EXTRAIT ÉTUDIÉ >>
# [Aide] Choix Ipad 2



## Nut (11 Juin 2011)

Bonsoir,

Tout d'abord, je vais me présenter, car ceci est mon premier message sur ce forum sachant que je le consulte depuis mon switch quasiment tous les jours (depuis 1an et demi), je m'appelle Jonathan et j'ai 21 ans.

Il y a 1an et demi, j'ai décidé de switch vers l'univers du mac, j'ai donc acheté un macbook qui m'a très bien satisfait, maintenant je l'utilise quotidiennement.

Quand l'ipad v1 est sorti j'ai suivi l'évolution de près, attendant de voir ce que cela donne, la venu de la version 2 est arrivé rapidement.

Et aujourd'hui je viens poster pour vous demander conseil pour l'achat d'un Ipad 2.

- J'aurais besoin de votre aide pour choisir mon ipad pour qu'il correspond au mieux à mes besoins. 
J'hésite entre un 16Go et un 32Go (Wifi) vu que je n'ai jamais utilisé d'ipad, je ne connais pas tellement la taille des logiciels.

- Sachant que sur l'ipad je compte mettre quelques musiques (environ 2Go), quelques films de temps à autres. Est-ce qu'avec les 16Go on ce retrouve vite à court de place ou non ? Car l'écart entre les 2 versions est de 100euro.

- Ensuite j'aurais aimé savoir la portée wifi de l'ipad en zone libre, j'habite dans une maison avec 2 étages, et vu que ma box est tout en haut, je me demande si je pourrai me connecter en bas.

JEU D'ENREGISTREMENTS >>
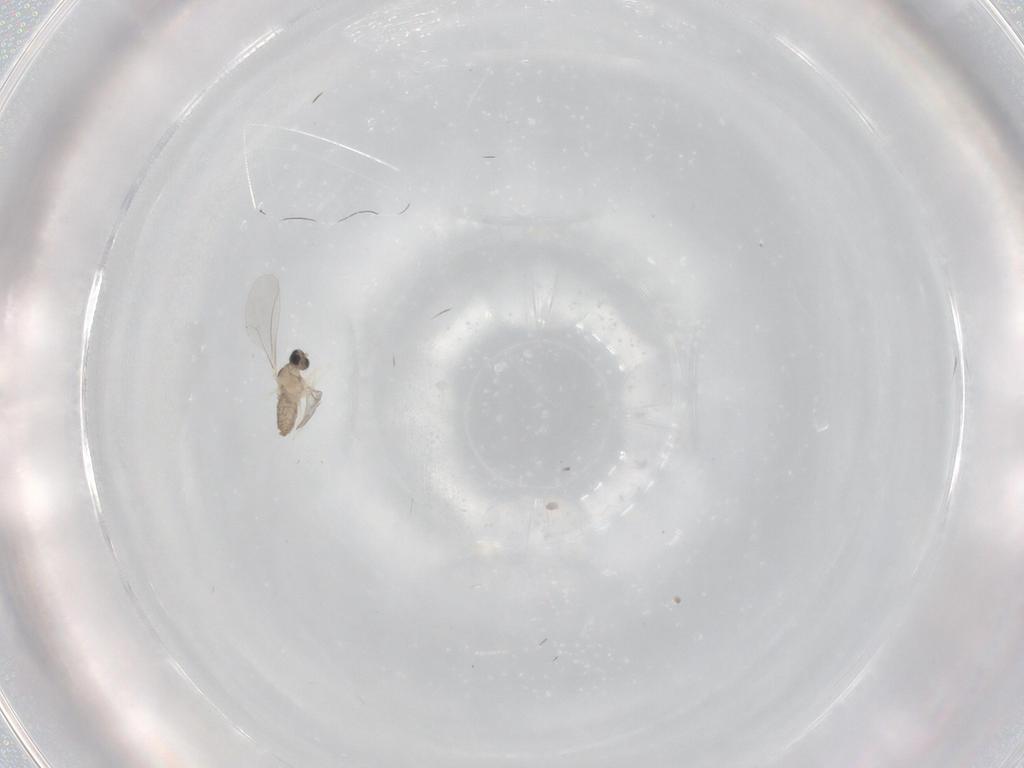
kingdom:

--

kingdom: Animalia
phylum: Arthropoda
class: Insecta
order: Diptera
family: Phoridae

CONSIGNE >> Réécrivez sous forme de liste le paragraphe de l'extrait qui commence par « Sachant que sur l'ipad », en conservant ses informations principales.

CORRIGÉ >>
- Contenu prévu sur l'iPad : environ 2 Go de musique et quelques films de temps à autre.
- Question posée : avec 16 Go, se retrouve-t-on vite à court de place ?
- Raison de la question : l'écart de prix entre les deux versions est de 100 euros.